Department of Psychology, BioImaging Research Center, University of Georgia, Athens, GA 30602, United States of America.
Department of Medicine, Section of Hospital Medicine, University of Chicago, Chicago, IL, United States of America.
Schizophr Res. 2023 Oct;260:143-151. doi: 10.1016/j.schres.2023.08.006. Epub 2023 Aug 30.
Clinically defined psychosis diagnoses are neurobiologically heterogeneous. The B-SNIP consortium identified and validated more neurobiologically homogeneous psychosis Biotypes using an extensive battery of neurocognitive and psychophysiological laboratory measures. However, typically the first step in any diagnostic evaluation is the clinical interview. In this project, we evaluated if psychosis Biotypes have clinical characteristics that can support their differentiation in addition to obtaining laboratory testing. Clinical interview data from 1907 individuals with a psychosis Biotype were used to create a diagnostic algorithm. The features were 58 ratings from standard clinical scales. Extremely randomized tree algorithms were used to evaluate sensitivity, specificity, and overall classification success. Biotype classification accuracy peaked at 91 % with the use of 57 items on average. A reduced feature set of 28 items, though, also showed 81 % classification accuracy. Using this reduced item set, we found that only 10-11 items achieved a one-vs-all (Biotype-1 or not, Biotype-2 or not, Biotype-3 or not) area under the sensitivity-specificity curve of .78 to .81. The top clinical characteristics for differentiating psychosis Biotypes, in order of importance, were (i) difficulty in abstract thinking, (ii) multiple indicators of social functioning, (iii) conceptual disorganization, (iv) severity of hallucinations, (v) stereotyped thinking, (vi) suspiciousness, (vii) unusual thought content, (viii) lack of spontaneous speech, and (ix) severity of delusions. These features were remarkably different from those that differentiated DSM psychosis diagnoses. This low-burden adaptive algorithm achieved reasonable classification accuracy and will support Biotype-specific etiological and treatment investigations even in under-resourced clinical and research environments.

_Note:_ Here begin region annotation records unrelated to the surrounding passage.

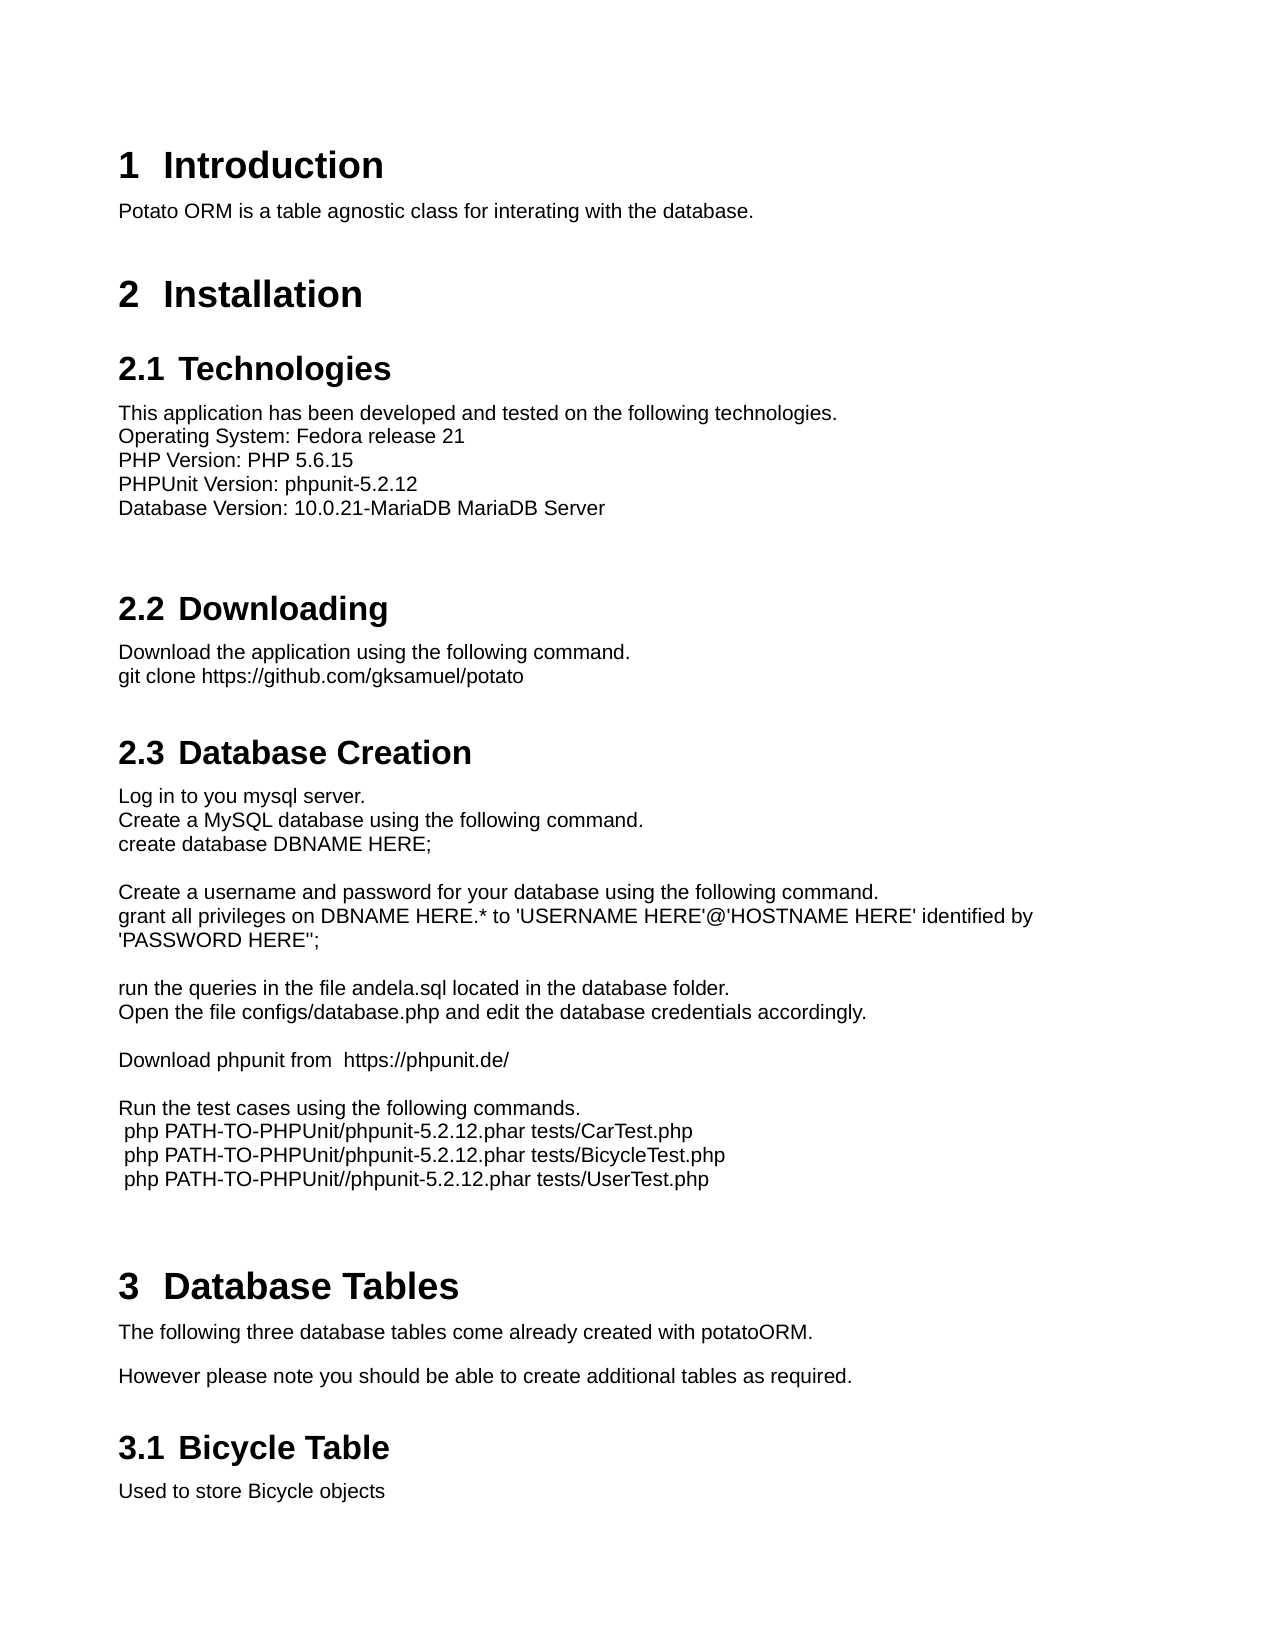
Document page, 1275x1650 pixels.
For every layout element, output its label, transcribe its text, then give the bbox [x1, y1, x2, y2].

text PHP Version: PHP 5.6.15 [118, 448, 1157, 472]
text create database DBNAME HERE; [118, 832, 1157, 856]
text grant all privileges on DBNAME HERE.* to 'USERNAME HERE'@'HOSTNAME HERE' identified by 'PASSWORD HERE''; [118, 904, 1157, 952]
text Database Version: 10.0.21-MariaDB MariaDB Server [118, 496, 1157, 520]
text git clone https://github.com/gksamuel/potato [118, 664, 1157, 688]
subtitle Database Tables [118, 1264, 1157, 1308]
text Download phpunit from https://phpunit.de/ [118, 1047, 1157, 1071]
text Download the application using the following command. [118, 640, 1157, 664]
text Create a MySQL database using the following command. [118, 808, 1157, 832]
subtitle Introduction [118, 143, 1157, 187]
text php PATH-TO-PHPUnit//phpunit-5.2.12.phar tests/UserTest.php [118, 1167, 1157, 1191]
text Open the file configs/database.php and edit the database credentials accordingly. [118, 999, 1157, 1023]
text run the queries in the file andela.sql located in the database folder. [118, 976, 1157, 999]
subtitle Bicycle Table [118, 1428, 1157, 1466]
subtitle Downloading [118, 589, 1157, 627]
text This application has been developed and tested on the following technologies. [118, 400, 1157, 424]
text Run the test cases using the following commands. [118, 1095, 1157, 1119]
text PHPUnit Version: phpunit-5.2.12 [118, 472, 1157, 496]
text php PATH-TO-PHPUnit/phpunit-5.2.12.phar tests/CarTest.php [118, 1119, 1157, 1143]
subtitle Installation [118, 272, 1157, 316]
text The following three database tables come already created with potatoORM. [118, 1320, 1157, 1344]
text Used to store Bicycle objects [118, 1479, 1157, 1503]
text Operating System: Fedora release 21 [118, 424, 1157, 448]
text However please note you should be able to create additional tables as required. [118, 1363, 1157, 1387]
subtitle Technologies [118, 349, 1157, 388]
text php PATH-TO-PHPUnit/phpunit-5.2.12.phar tests/BicycleTest.php [118, 1143, 1157, 1167]
subtitle Database Creation [118, 733, 1157, 771]
text Create a username and password for your database using the following command. [118, 880, 1157, 904]
text Log in to you mysql server. [118, 784, 1157, 808]
text Potato ORM is a table agnostic class for interating with the database. [118, 199, 1157, 223]
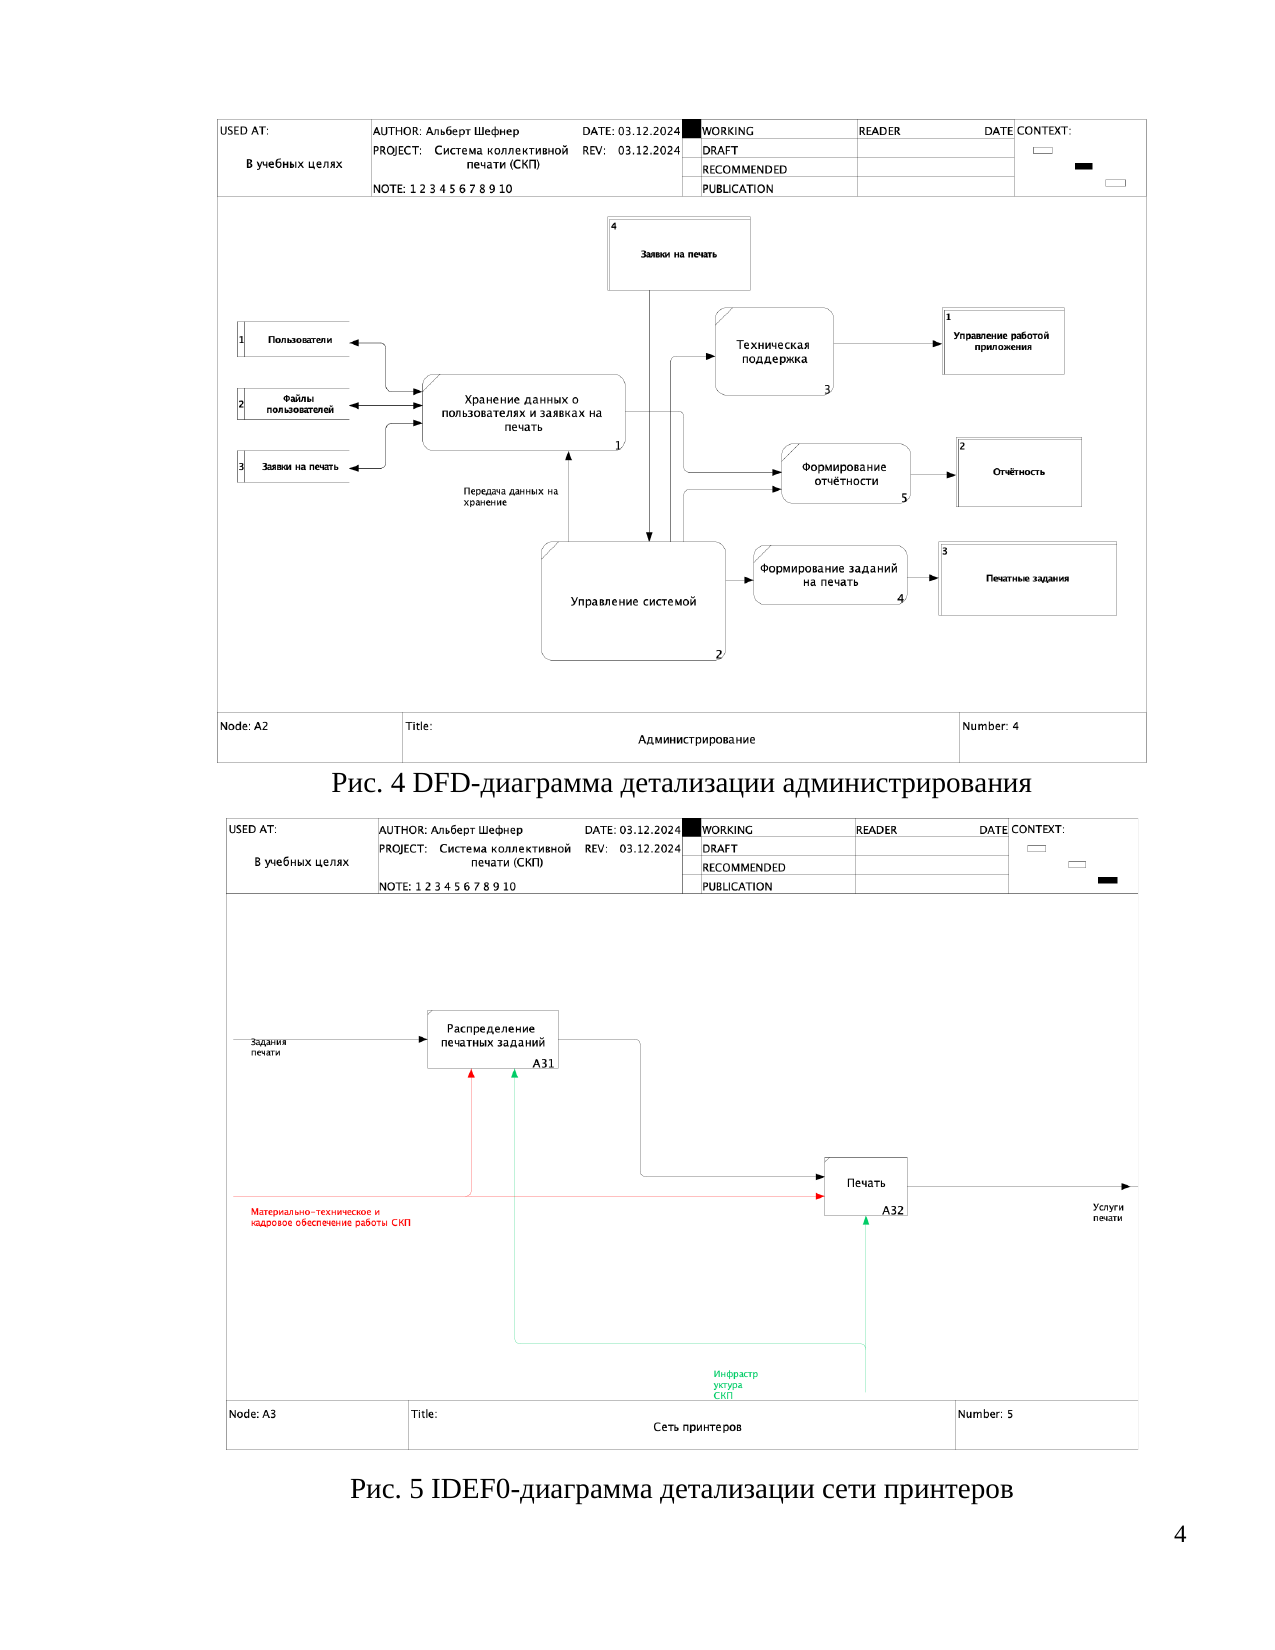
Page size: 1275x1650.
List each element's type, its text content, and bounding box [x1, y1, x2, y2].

text Рис. 5 IDEF0-диаграмма детализации сети принтеров [177, 818, 1186, 1505]
picture [225, 817, 1139, 1450]
text Рис. 4 DFD-диаграмма детализации администрирования [177, 118, 1186, 798]
picture [216, 118, 1147, 763]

临床上定义的精神病诊断具有神经生物学异质性。B-SNIP 联盟使用广泛的神经认知和心理生理学实验室测量方法,确定并验证了更多神经生物学同质的精神病生物型。然而,通常在任何诊断评估的第一步都是临床访谈。在这个项目中,我们评估了精神病生物型是否具有临床特征,可以支持除获得实验室测试外对其进行区分。使用来自 1907 名精神病生物型个体的临床访谈数据创建了一个诊断算法。特征是来自标准临床量表的 58 个评分。使用极端随机树算法评估了敏感性、特异性和总体分类成功率。生物型分类准确率最高达到 91%,平均使用 57 个项目。尽管使用了 28 个项目的简化特征集,但分类准确率仍达到 81%。使用这个简化项目集,我们发现只有 10-11 个项目达到了一种一对比所有(生物型 1 或不是,生物型 2 或不是,生物型 3 或不是)的敏感性特异性曲线下面积为.78 到.81。区分精神病生物型的最重要的临床特征依次为:(i)抽象思维困难,(ii)多种社会功能指标,(iii)概念混乱,(iv)幻觉严重程度,(v)刻板思维,(vi)多疑,(vii)异常思维内容,(viii)自发性言语缺乏,和(ix)妄想严重程度。这些特征与区分 DSM 精神病诊断的特征明显不同。这种低负担的自适应算法实现了合理的分类准确性,即使在资源匮乏的临床和研究环境中,也将支持针对生物型的病因和治疗研究。